DURHAM, N.C. — Girls tend to be more vocal and exhibit larger vocabularies earlier in life than their male counterparts. Researchers at Duke University hypothesized this gender language gap may be caused by the amount of talking kids hear from mom and dad. Interestingly, that theory didn’t hold up. Instead, this latest research found that caregivers tend to talk more to young children who themselves are already talking, regardless of gender.
Researchers decoded recordings from over 2,000 hours of infants’ daily lives to reach these findings. They posit these new conclusions shed some much-needed light on the process of language development.
“This study provides evidence that children actively influence their own language environments as they grow,” says lead study author Shannon Dailey, Ph.D., a Duke postdoctoral scholar, in a university release.
“People have long noted that there are sometimes differences between girls and boys for different language skills,” adds study co-author and Duke psychology & neuroscience professor Elika Bergelson, Ph.D. “Language delays and deficits, for example, are more common in boys than and girls, so that raises the question of why.”
What are babies hearing and saying?
Originally, Dailey and Bergelson had theorized that girls’ typical (and temporary) vocabulary advantage may be caused by more “language input” from their parents than boys.
To test their hypothesis, the research team counted the utterances that 44 kids (21 girls and 23 boys) heard and produced for a full calendar year, starting at roughly six months old. That specific age range was chosen because it allowed study authors to track what kids were hearing at six months-old, well before they actually start talking, all the way until 18 months-old – an age when most kids have started talking.
Babies wore a colorful vest that covertly housed a pocket-sized audio recorder to capture a day’s worth (~16 hours) of conversation once per month. Then, also on a monthly basis but on a different day, kids wore a small camera-embedded cap on their head to record video. Audio was then taken from those videos for analysis. In total, 8,976 hours of sound was captured.
“If it’s fully transcribed by the time I retire, I’ll be happy,” Prof. Bergelson says.
It can take up to eight hours just to transcribe a single hour of recorded audio with a “fine grain of detail,” Prof. Bergelson explains. So, to save time, researchers focused heavily on the chattiest few hours per recording, which ultimately amounted to 2,112 hours of sound.
Even so, with 48 hours of audio from each of the 44 kids, a researcher working nonstop starting Jan. 1 still wouldn’t finish transcribing until around Dec. 5 the following year. Even devices like Siri aren’t smart enough yet to automatically transcribe baby talk (or even everyday caretaker talk for that matter). Study authors had to rely on human research assistants annotating everything by ear.

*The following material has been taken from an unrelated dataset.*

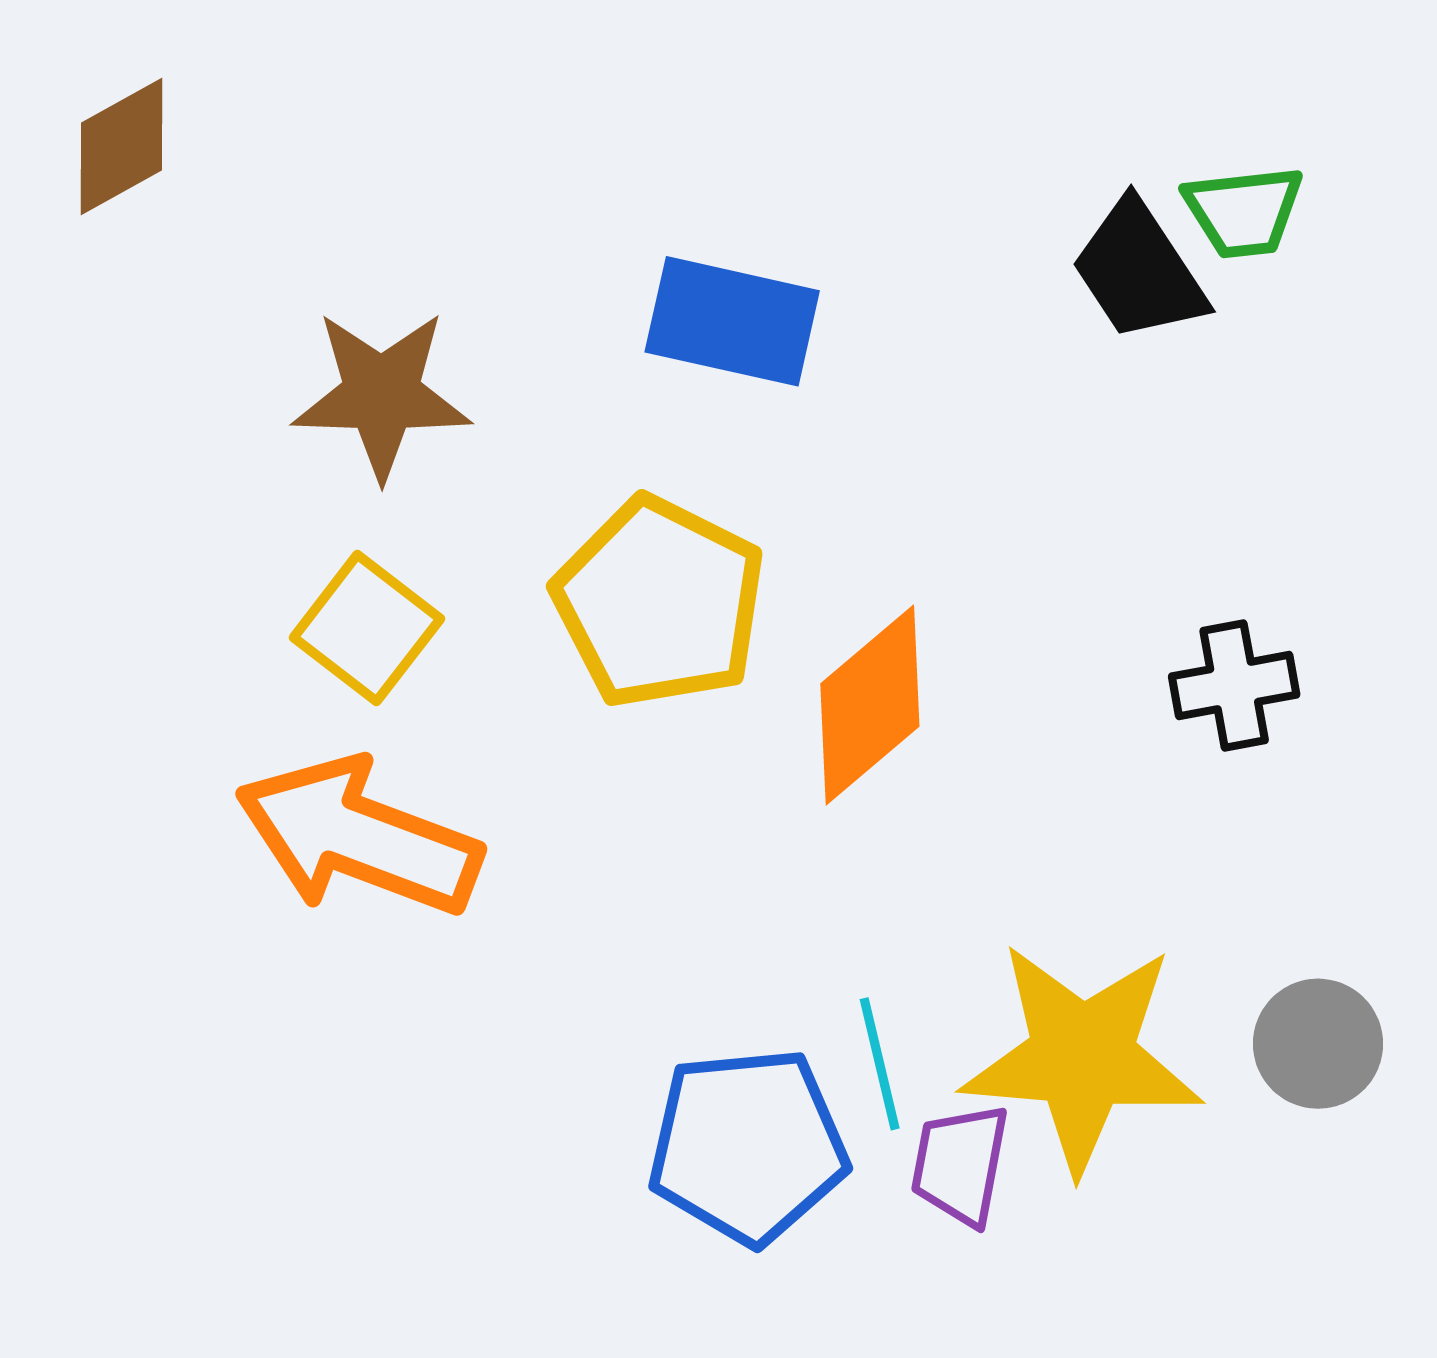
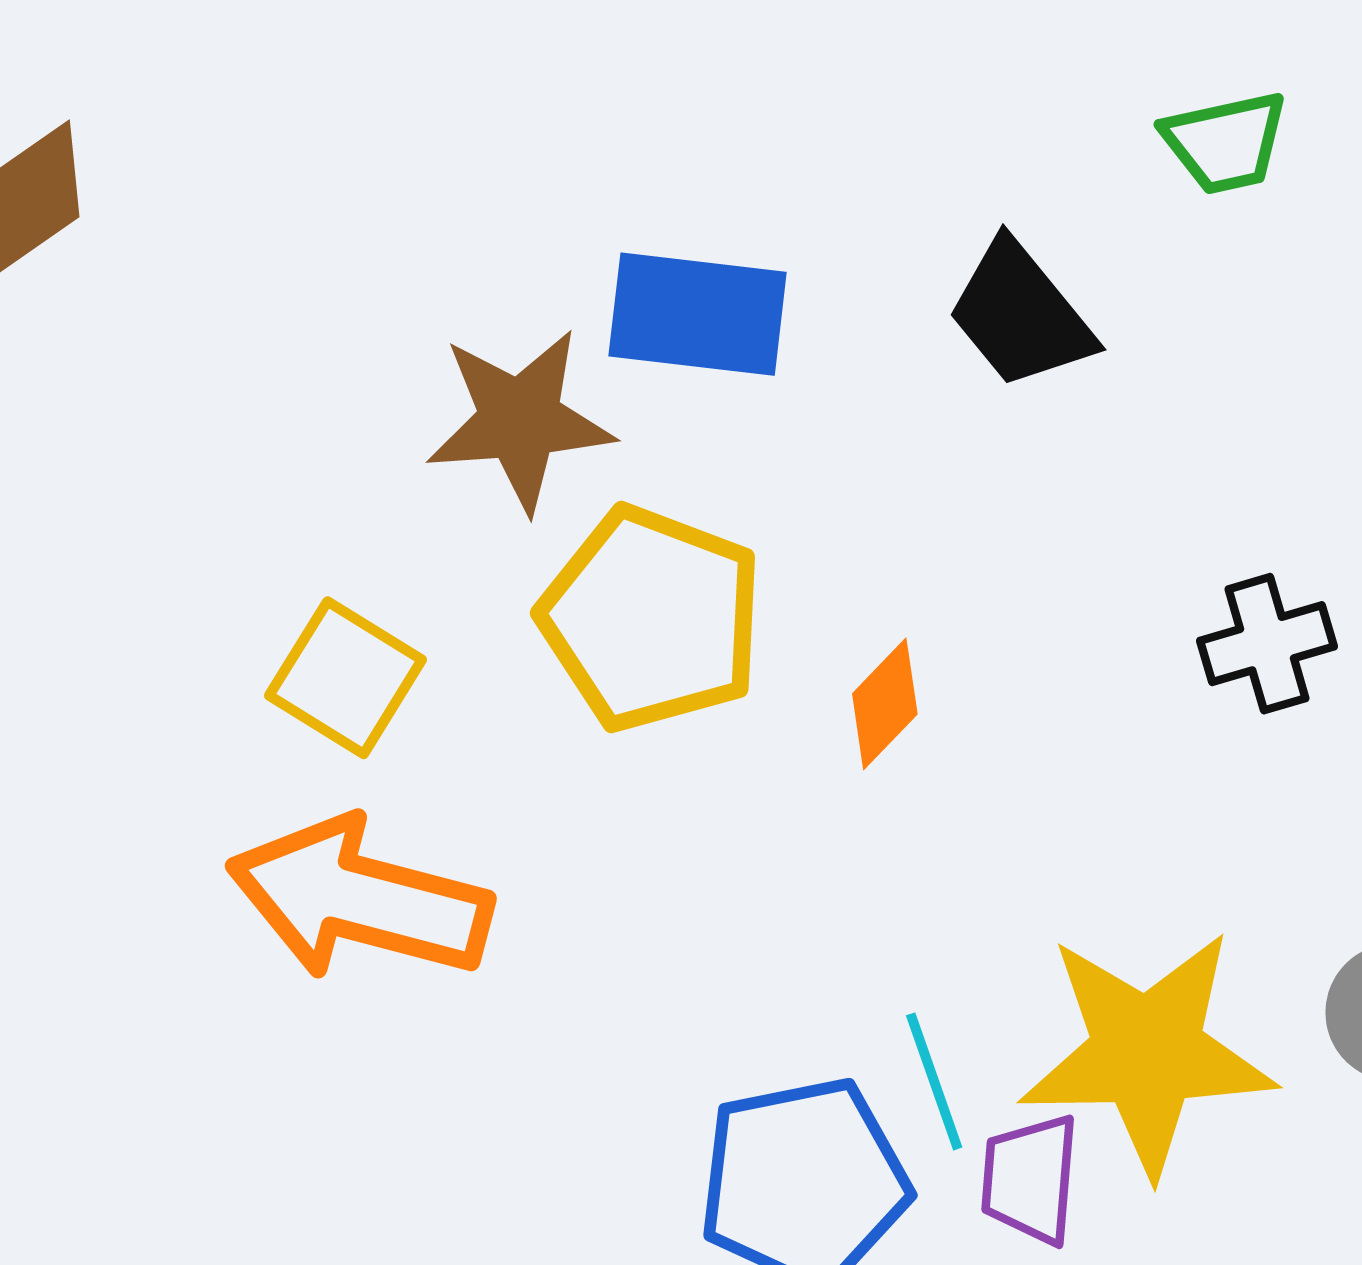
black trapezoid: (1139, 271) -> (1021, 315), moved
brown star: (381, 395) -> (520, 420), moved
orange diamond: (870, 705) -> (885, 704), size x0.6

Young girls still have the gift of gab
All of that hard work finally paid off with researchers’ latest batch of findings from their massive “corpus,” or detailed set of words spoken by toddlers. The study reports, as other have before, that girls tend to have larger vocabularies than boys. Also, girls usually grow their vocabularies faster across early life. Study authors estimated vocabulary size by counting the number of unique nouns uttered by each child.
“Most of what kids under 18 months say is nouns,” Prof. Bergelson comments. “So it’s a nice proxy for language development and vocabulary.”
Next, researchers went down the line attempting to determine what may be causing girls’ larger lexicon.
To their own surprise, researchers found that girls aren’t more talkative – in fact girls and boys spoke the same amount – a trend that actually persists into adulthood, Prof. Bergelson explains. This makes it much less likely that more conversational practice promotes a larger vocabulary.
Study authors also determined that girls’ bigger vocabularies were not due to them speaking earlier in life. While females tend to say their first words around their first birthday, boys aren’t all that far behind, with males usually beginning to speak around 13 months-old.
In conclusion, researchers say they cannot currently account for girls’ bigger vocabularies based on what they heard before they uttered their first words. Instead, they found that parents usually talk more to their kids once they start talking.
“It turns out that girls have a larger vocabulary by 18 months,” Prof. Bergelson concludes. “And so that could’ve meant caretakers talk to girls more, but really they just talk to talkers more.”
The study is published in the journal Child Development.